_To do:_ Using the listing below, set down exactly the lines from the one that contains "Figure 3. ( a" through the one that contains "Figure 2. Ambient", with no pictures.

___ Supplied information ___

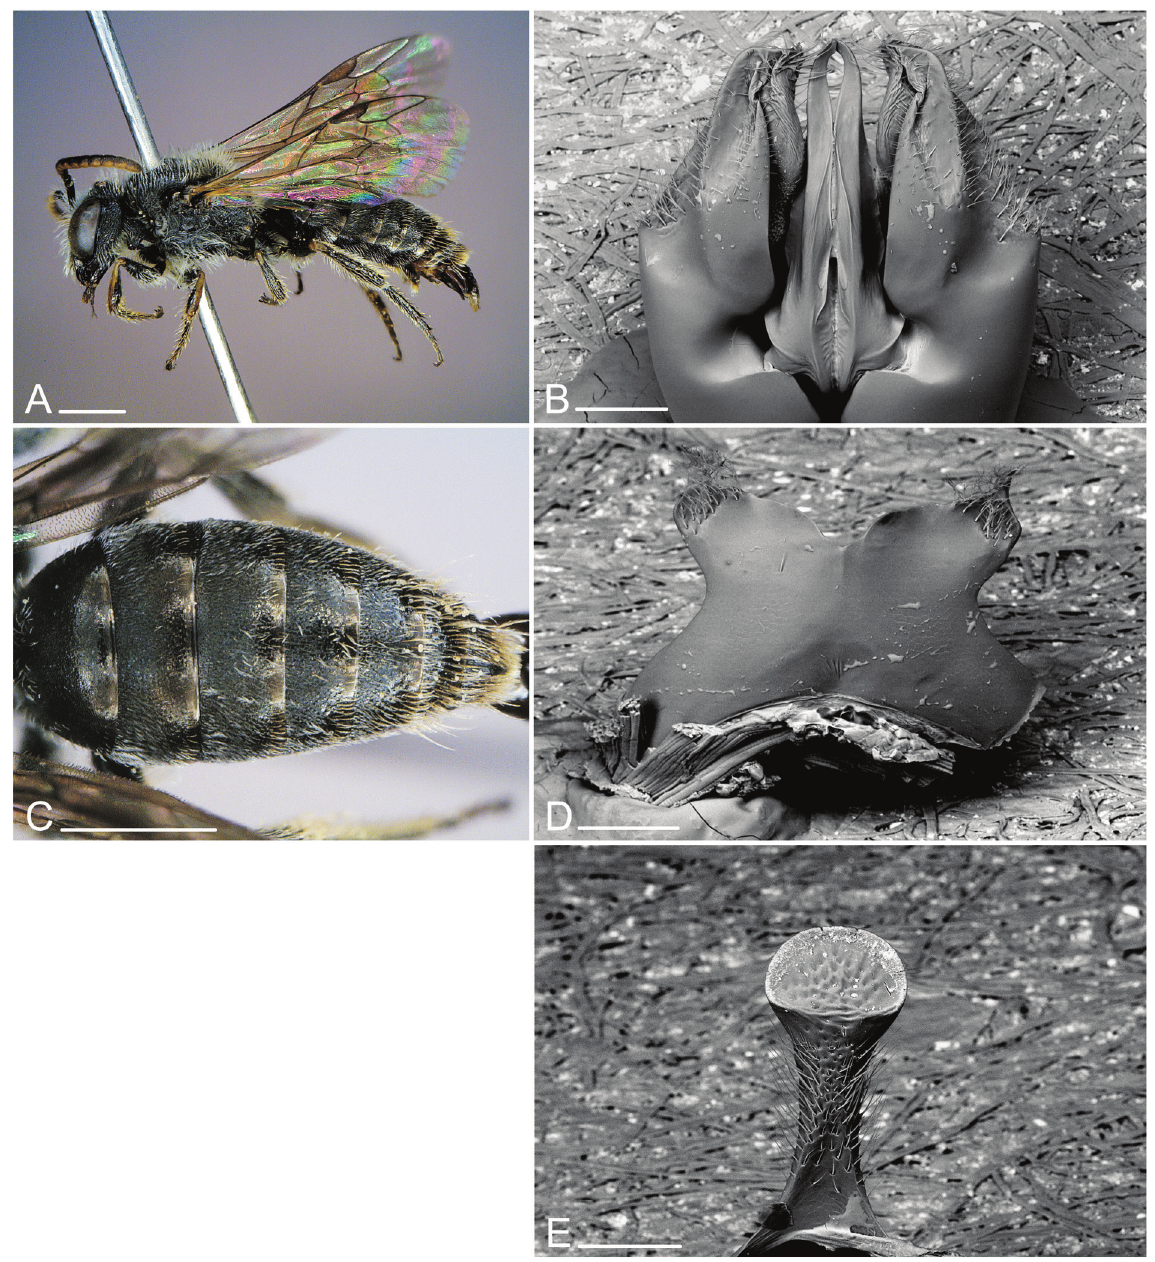
Fig. 33. Scrapter ulrikae sp. nov., ♂. A . Lateral view. B . Genitalia (dorsal view, SEM). C . Metasoma (dorsal view). D . S7 (dorsal view, SEM). E . S8, apical end (SEM). Scale bars: photos: 1 mm, SEM: 0.1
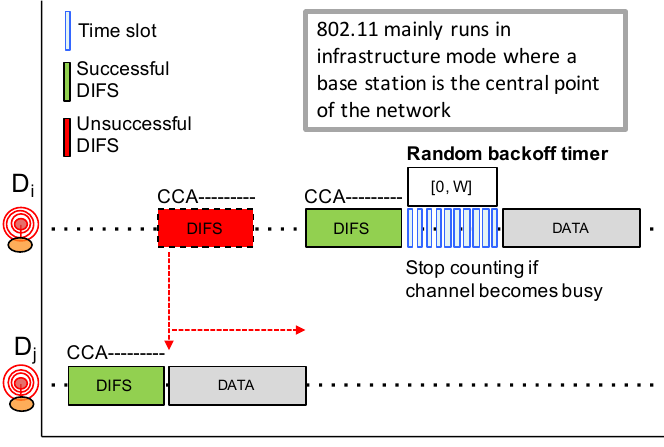
Figure 10. IEEE 802.11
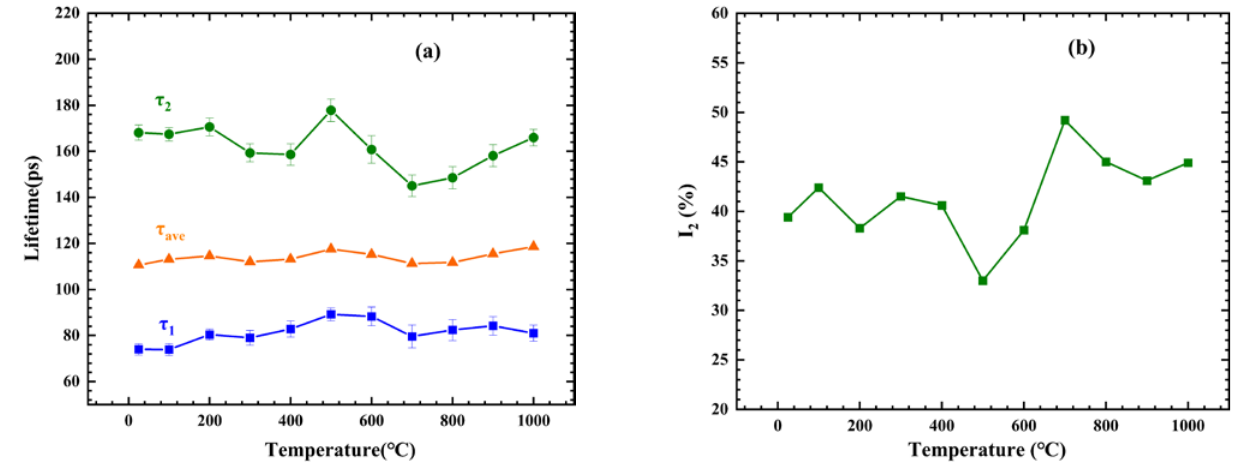
Figure 3. ( a ) Positron annihilation lifetime τ 1 , τ 2 , and average positron lifetime τ ave values; ( b ) the I 2 intensity trapped at vacancies at different annealing temperatures.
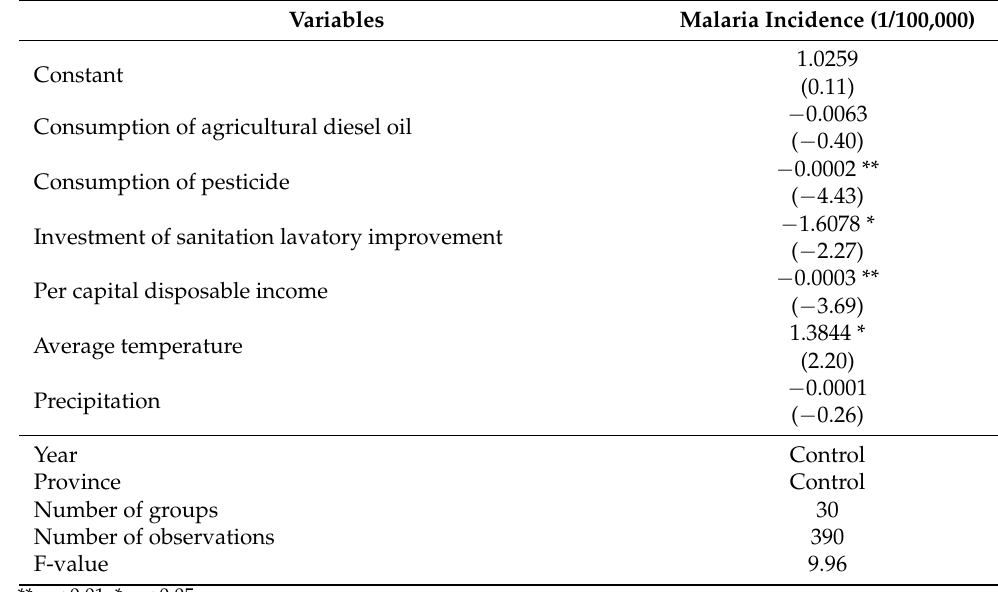
Table 4. Results of fixed effects regression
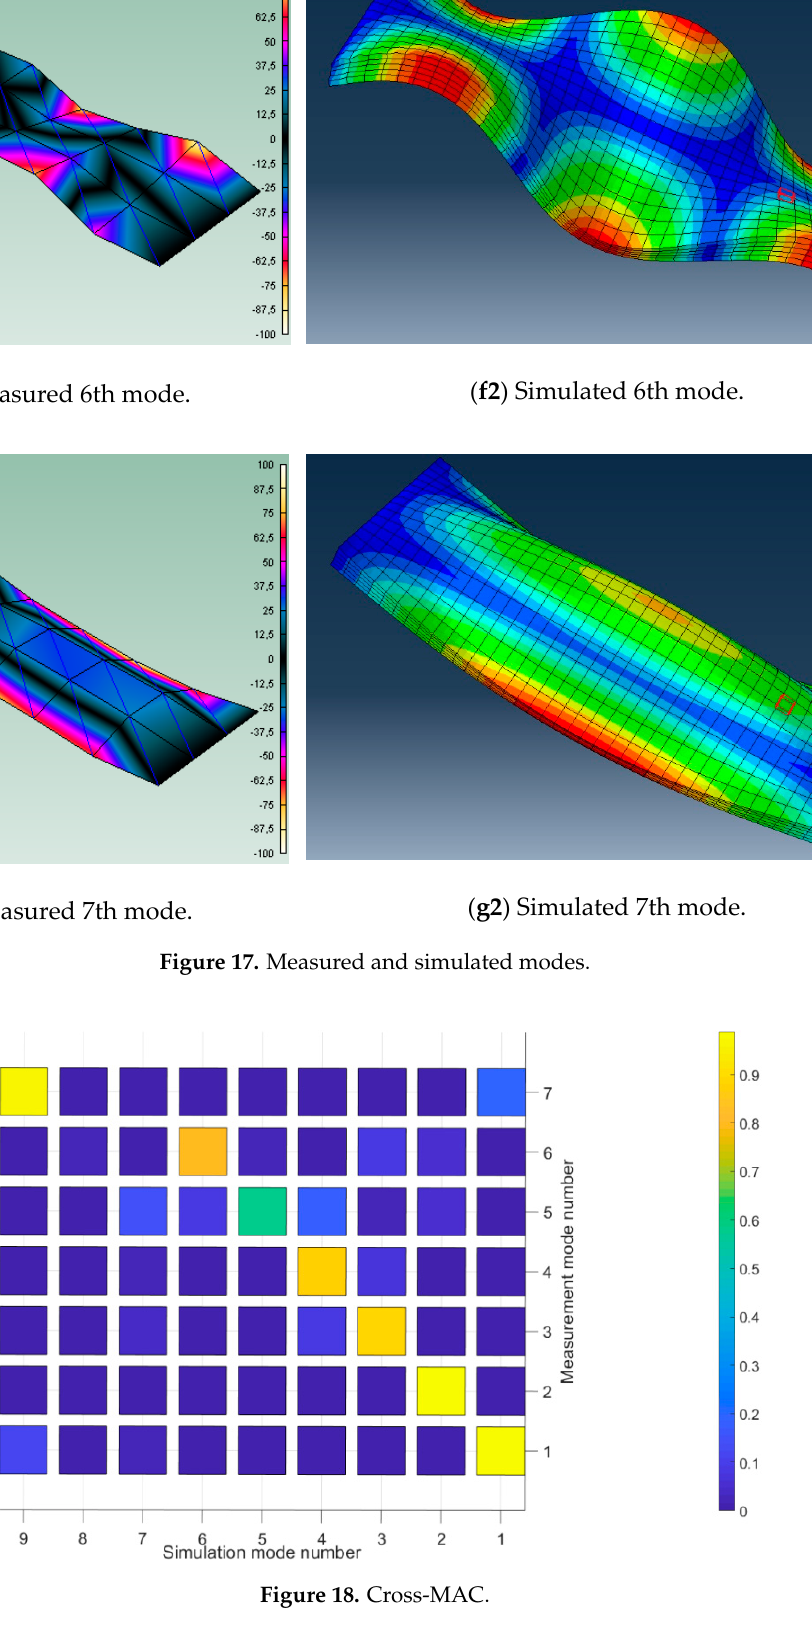
Figure 18. Figure 17. Cross-MAC. Figure 17. Cross-MAC.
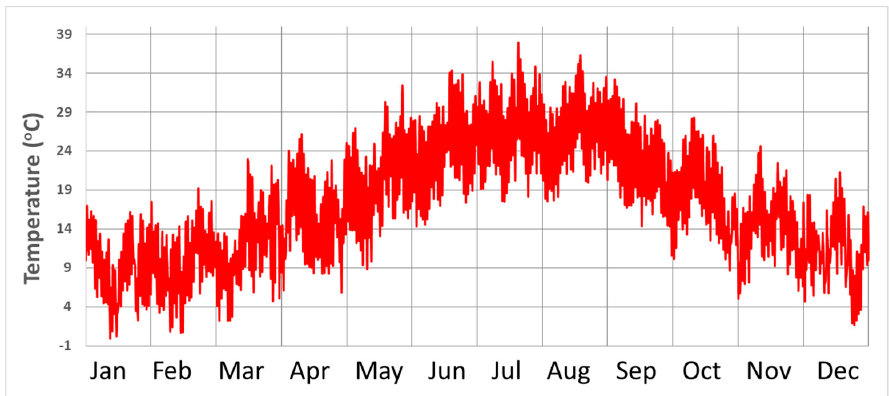
Figure 2. Ambient temperature of the whole year.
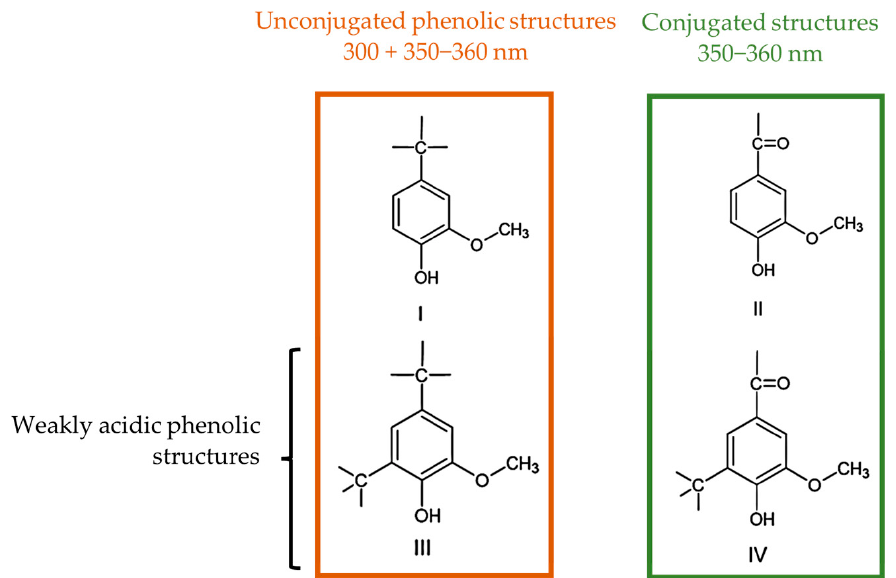
Figure 3. Phenolic structures identified by the UV method (adapted from [38,39]).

___

_Answer box:_
Figure 3. ( a ) Positron annihilation lifetime τ 1 , τ 2 , and average positron lifetime τ ave values; ( b ) the I 2 intensity trapped at vacancies at different annealing temperatures.
Table 4. Results of fixed effects regression
Figure 18. Figure 17. Cross-MAC. Figure 17. Cross-MAC.
Figure 2. Ambient temperature of the whole year.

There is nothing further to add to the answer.